→ **EXERCISE DATA**:
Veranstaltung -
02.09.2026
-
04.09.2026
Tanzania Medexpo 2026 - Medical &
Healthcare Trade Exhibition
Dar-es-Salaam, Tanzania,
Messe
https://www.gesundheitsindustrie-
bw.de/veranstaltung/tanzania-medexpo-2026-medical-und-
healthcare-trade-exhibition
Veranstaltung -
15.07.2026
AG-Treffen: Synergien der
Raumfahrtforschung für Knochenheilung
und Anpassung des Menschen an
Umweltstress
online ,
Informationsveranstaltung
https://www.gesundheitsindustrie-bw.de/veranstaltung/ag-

→ **DIRECTIONS FOR THIS TASK**: From the line that contains "Healthcare Trade Exhibition" to the last line of the data, write out each line exactly and add nothing.

→ **EXERCISE SOLUTION**:
Healthcare Trade Exhibition
Dar-es-Salaam, Tanzania,
Messe
https://www.gesundheitsindustrie-
bw.de/veranstaltung/tanzania-medexpo-2026-medical-und-
healthcare-trade-exhibition
Veranstaltung -
15.07.2026
AG-Treffen: Synergien der
Raumfahrtforschung für Knochenheilung
und Anpassung des Menschen an
Umweltstress
online ,
Informationsveranstaltung
https://www.gesundheitsindustrie-bw.de/veranstaltung/ag-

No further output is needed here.